The sporty stuff Parr is using is R.F.C. stationery similar to that he used at Ruislip, but with “Carleton House, Ayr” as the printed return address. Carleton House, along with nearby Craigweil House where George Vaughn and perhaps others of the second Oxford detachment were housed, now belongs to Wellington School in Ayr. Both residences were built in the Scottish “baronial style” around 1879 by John Murdoch.338

The ill-equipped bus Parr was taking on this and several subsequent occasions was a Spad VII, serial no.

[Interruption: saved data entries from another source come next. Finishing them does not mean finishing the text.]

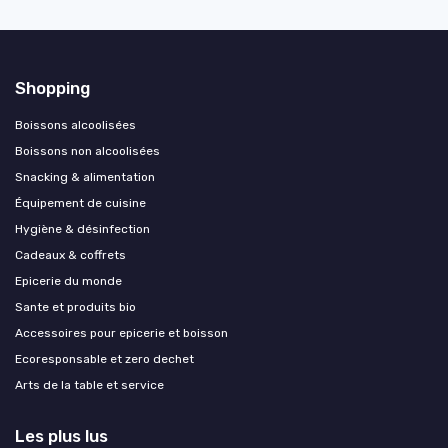
Shopping
Boissons alcoolisées
Boissons non alcoolisées
Snacking & alimentation
Équipement de cuisine
Hygiène & désinfection
Cadeaux & coffrets
Epicerie du monde
Sante et produits bio
Accessoires pour epicerie et boisson
Ecoresponsable et zero dechet
Arts de la table et service
Les plus lus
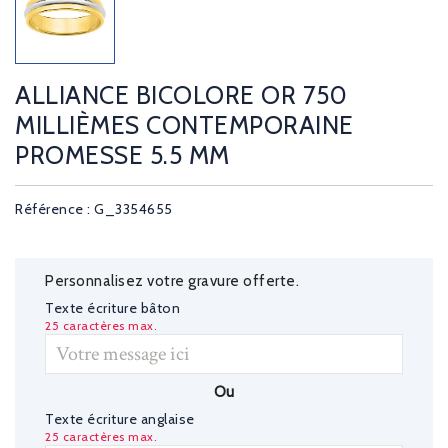
ALLIANCE BICOLORE OR 750
MILLIÈMES CONTEMPORAINE
PROMESSE 5.5 MM
Référence : G_3354655
Personnalisez votre gravure offerte.
Texte écriture bâton
25 caractères max.
Ou
Texte écriture anglaise
25 caractères max.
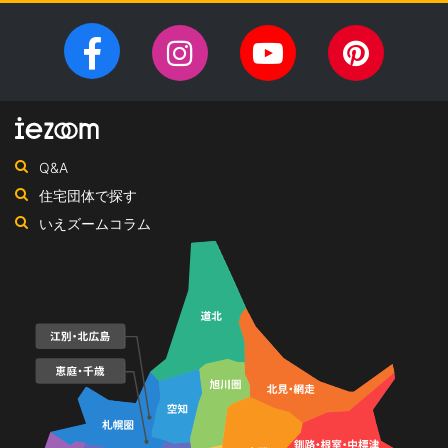
家を建てるなら、設計施工力・提案力など「真の実力」を有する
住宅会社を選びませんか？iezoom（いえズーム）は（株）北海道
Facebook
Instagram
YouTube
Pinteres
住宅新聞社が、日頃の住宅業界への取材を元に、優れたハウスメ
チ
ペ
ーカー・工務店を紹介するサイトです。
ャ
ー
ン
ジ
ネ
Q&A
ル
住宅団体で探す
いえズームコラム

A9142, a picture of which can be seen at the web site of the Canadian Aviation and Space Museum.339

More often spelled Culzean (the “z” or “y” both being stand ins for Middle English yogh), this eighteenth-century castle is on the coast between Turnberry and Ayr.340

In Parr’s letter of February 10, 1918, he was concerned about a rumored reduction in pay, probably related to General Pershing’s recommendation that aviators’ pay be cut back so that it would be the same as pay for infantry. The Senate turned down the recommendation on March 14, 1918.341

A.S.S.E.R.C. = Aviation Signal Section, Enlisted Reserve Corps (see end of letter of March 31, 1918).

A.E.F. = American Expeditionary Force

Sig. R.C., A.S. = Signal Reserve Corps, Aviation Section.

The man who beat Parr to a commission and a bride may have been Jack Slingluff, who was commissioned as a first lieutenant on August 15, 1917.342 His marriage to Maude Harlow Long appears not to have taken place until 1920, but perhaps Parr—if it was indeed Jack Slingluff to whom he was referring—was receiving news of his engagement rather than his marriage.343

Parr seems once again to have misread his calendar; Saturday was April 6.

I think Parr is misinformed. Fred’s father and namesake, Joseph Frederick Stillman, lived until 1952. James Stillman was the president of National City Bank of New York (later Citibank). His death on March 15, 1918, was widely publicized; as far as I can tell, he was not related to Fred.344

Wilson delivered this speech, labeled variously “our utmost sacrifice” and “force to the utmost,” at the Fifth Regimental Armory (at the intersection of Hoffman and Bolton Streets) in Baltimore on the occasion of the third liberty loan or bond campaign in support of the allies and the war effort and on the anniversary of the United States’ declaration of war on Germany. Wilson’s focus was less on the war bonds than on the justice of fighting the war in light of the German military’s imperial aims.345 With the signing of the Treaty of Brest-Litovsk just over a month previously (March 3, 1918), Russia was no longer an ally against Germany, and Germany was now free to concentrate on the Western Front. Parr has already noted in his letter of March 25, 1918, the commencement of Germany’s spring offensive. It is notable that Parr was able to read Wilson’s speech within a day or two of its delivery on the other side of the Atlantic (his letter is dated April 7, but possibly was continued on the 8th).